Just noticed your post with no responses. As you aver, this is a tricky area. Yes, IRS has provided a ruling which addresses some situations which were questionable to begin with. But they are easily worked around as you suggest. There are a handful of models floating around. 1) The underfunded plan acquires the entity sponsoring the plan and then merges the overfunded plan into the underfunded acquiring plan. The corporation is then closed. 2) Corporation with underfunded plan acquires corporation with overfunded plan. Plans are merged. Other models are also possible.

A client of mine participated in such a transaction, the sale of a medical PC to a hospital with an underfunded DB plan. This would seem to be a perfect fit under the rules. General guidance? Here is mine:

1) Obtain the best advice possible, an AV-rated attorney who specializes in qualified plans.

2) Remember the price of an overfunded plan without such action is an 80%+ tax rate.

3) If a sale of the stock of the sponsoring corporation is not presently possible, split the corporation into separate entities, a parent with with the nontransferable assets and a subsidiary with the payroll and transferable assets as the other.

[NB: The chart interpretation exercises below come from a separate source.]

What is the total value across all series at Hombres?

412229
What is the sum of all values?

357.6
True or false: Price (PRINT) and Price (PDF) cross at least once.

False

4) Make sure the business are related in some way, ie, that there is an apparent business purpose for the transaction other than (in addition to) the pension plan.

5) The purchase price of the goodwill represented by the excess plan assets is 80-85% of the excess.

Note: few plans are overfunded anymore, so these are now rare.

Undoubtedly, IRS will attempt to enforce the rules if he facts are drawn to their attention. However, a transaction done and reported prudently is not likely to draw scrutiny from the IRS.